(Exercise) An exact transcription of the listing, without its images, is what the answer must contain.

(Data for analysis)

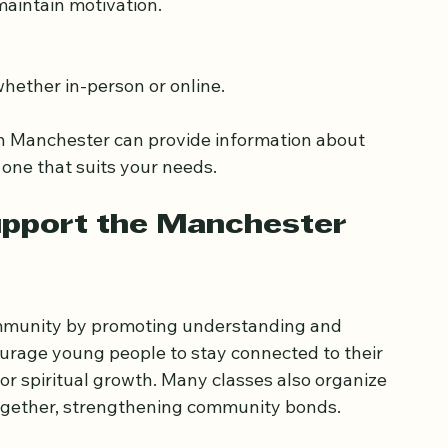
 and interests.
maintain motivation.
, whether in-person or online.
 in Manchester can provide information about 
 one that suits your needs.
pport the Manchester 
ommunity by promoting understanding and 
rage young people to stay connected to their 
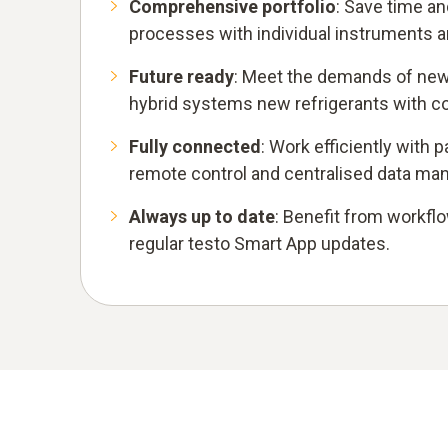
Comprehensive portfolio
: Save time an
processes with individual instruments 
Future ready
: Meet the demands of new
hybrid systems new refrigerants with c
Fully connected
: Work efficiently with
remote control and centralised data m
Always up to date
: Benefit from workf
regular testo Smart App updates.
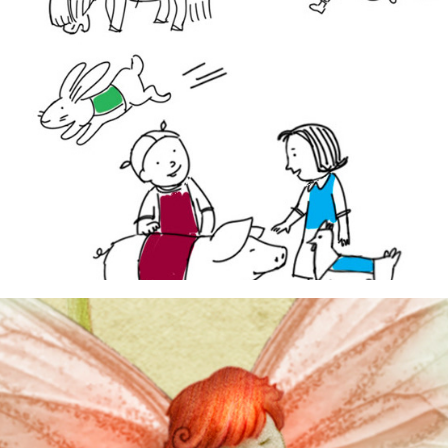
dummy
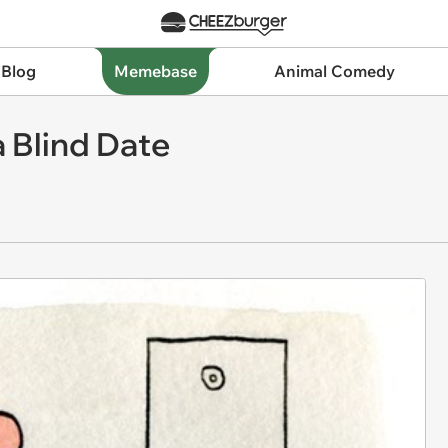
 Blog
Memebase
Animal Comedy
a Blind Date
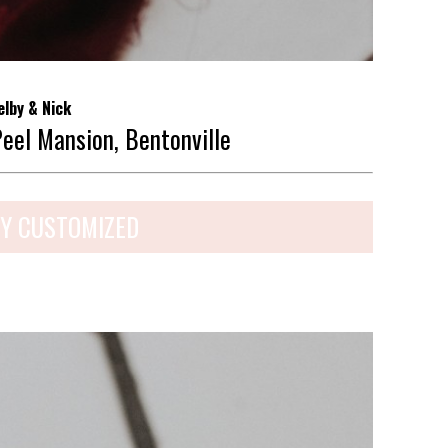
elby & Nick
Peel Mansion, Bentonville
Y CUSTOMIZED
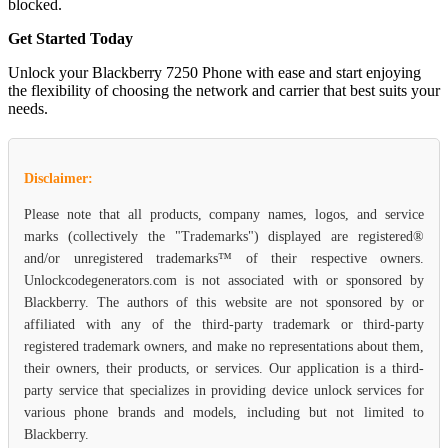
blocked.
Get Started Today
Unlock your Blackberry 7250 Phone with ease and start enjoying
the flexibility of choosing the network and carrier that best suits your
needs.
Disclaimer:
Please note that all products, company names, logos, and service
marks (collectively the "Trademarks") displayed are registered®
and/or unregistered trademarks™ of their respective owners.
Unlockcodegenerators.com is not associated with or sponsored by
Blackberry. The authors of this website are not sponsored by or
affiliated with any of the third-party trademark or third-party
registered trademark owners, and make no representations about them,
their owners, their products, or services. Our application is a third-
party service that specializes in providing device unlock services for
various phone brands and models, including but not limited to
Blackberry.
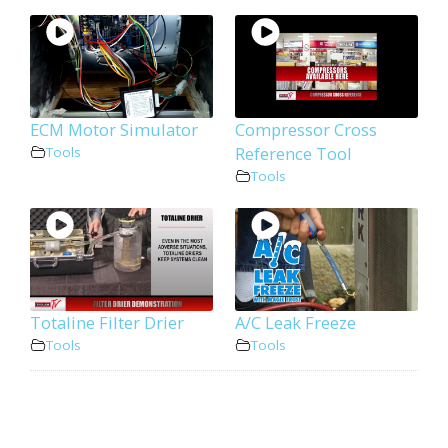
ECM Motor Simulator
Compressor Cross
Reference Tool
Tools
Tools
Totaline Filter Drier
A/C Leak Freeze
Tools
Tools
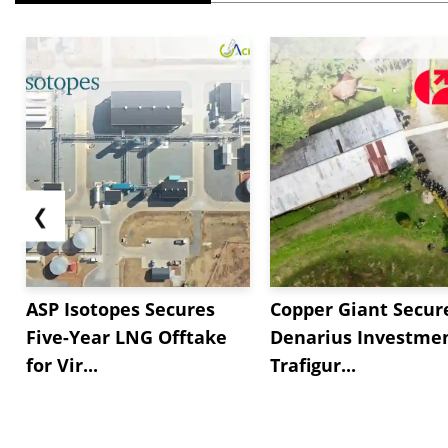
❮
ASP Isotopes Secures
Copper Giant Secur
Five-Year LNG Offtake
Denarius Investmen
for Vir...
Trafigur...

(Worked solution)
 and interests.
maintain motivation.
, whether in-person or online.
 in Manchester can provide information about 
 one that suits your needs.
pport the Manchester 
ommunity by promoting understanding and 
rage young people to stay connected to their 
Comprehensive portfolio
: Save time an
processes with individual instruments 
Future ready
: Meet the demands of new
hybrid systems new refrigerants with c
Fully connected
: Work efficiently with
remote control and centralised data m
Always up to date
: Benefit from workf
regular testo Smart App updates.
dummy
 Blog
Memebase
Animal Comedy
a Blind Date
elby & Nick
Peel Mansion, Bentonville
Y CUSTOMIZED
blocked.
Get Started Today
Unlock your Blackberry 7250 Phone with ease and start enjoying
the flexibility of choosing the network and carrier that best suits your
needs.
Disclaimer:
Please note that all products, company names, logos, and service
marks (collectively the "Trademarks") displayed are registered®
and/or unregistered trademarks™ of their respective owners.
Unlockcodegenerators.com is not associated with or sponsored by
Blackberry. The authors of this website are not sponsored by or
affiliated with any of the third-party trademark or third-party
registered trademark owners, and make no representations about them,
their owners, their products, or services. Our application is a third-
party service that specializes in providing device unlock services for
various phone brands and models, including but not limited to
Blackberry.
ECM Motor Simulator
Compressor Cross
Reference Tool
Tools
Tools
Totaline Filter Drier
A/C Leak Freeze
Tools
Tools
❮
ASP Isotopes Secures
Copper Giant Secur
Five-Year LNG Offtake
Denarius Investmen
for Vir...
Trafigur...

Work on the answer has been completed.